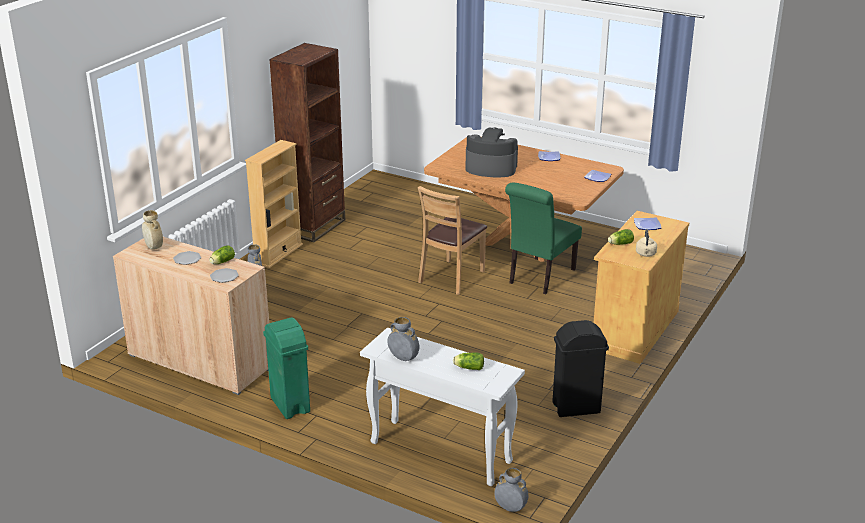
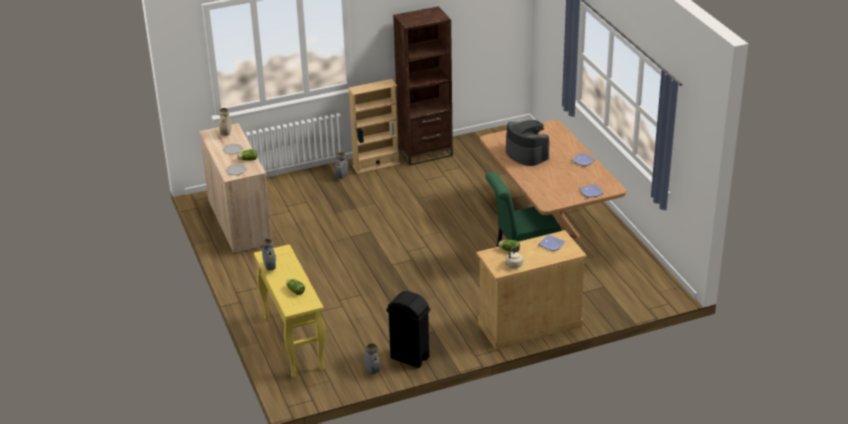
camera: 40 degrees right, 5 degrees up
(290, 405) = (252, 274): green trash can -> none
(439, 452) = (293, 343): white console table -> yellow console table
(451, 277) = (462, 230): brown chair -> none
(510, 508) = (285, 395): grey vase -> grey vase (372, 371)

_ _ _

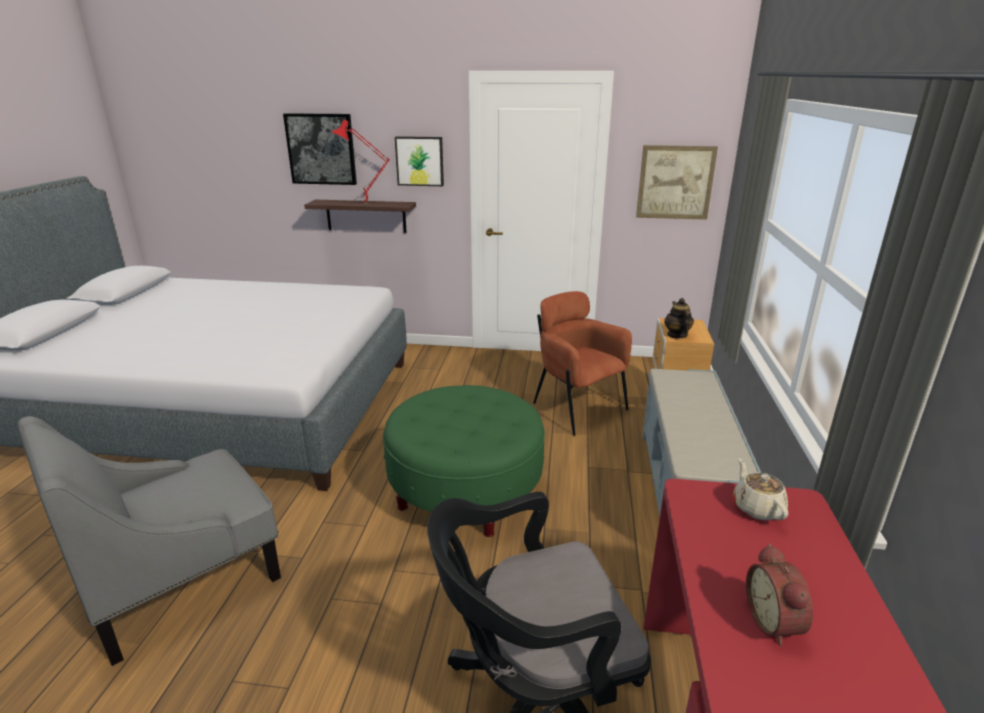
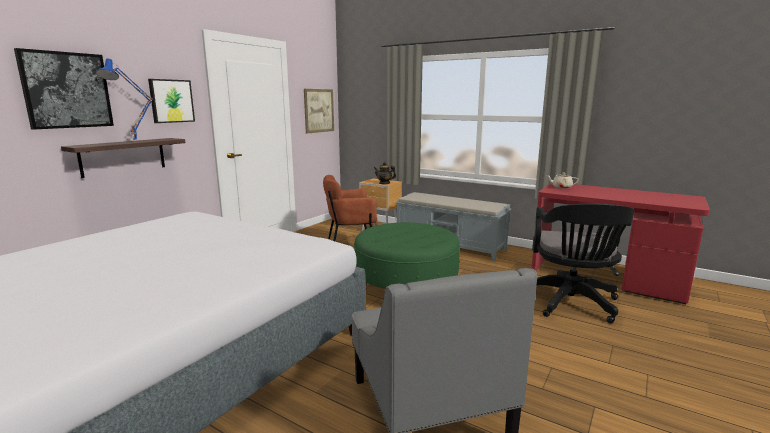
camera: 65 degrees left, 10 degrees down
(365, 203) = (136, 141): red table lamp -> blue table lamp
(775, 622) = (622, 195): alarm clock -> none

_ _ _

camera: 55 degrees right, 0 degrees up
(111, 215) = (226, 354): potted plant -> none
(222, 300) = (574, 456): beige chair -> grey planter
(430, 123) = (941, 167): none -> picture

_ _ _

**Work to complete:**
Copy out each line of the material above that holds the word "none".

**Exercise result:**
(290, 405) = (252, 274): green trash can -> none
(451, 277) = (462, 230): brown chair -> none
(775, 622) = (622, 195): alarm clock -> none
(111, 215) = (226, 354): potted plant -> none
(430, 123) = (941, 167): none -> picture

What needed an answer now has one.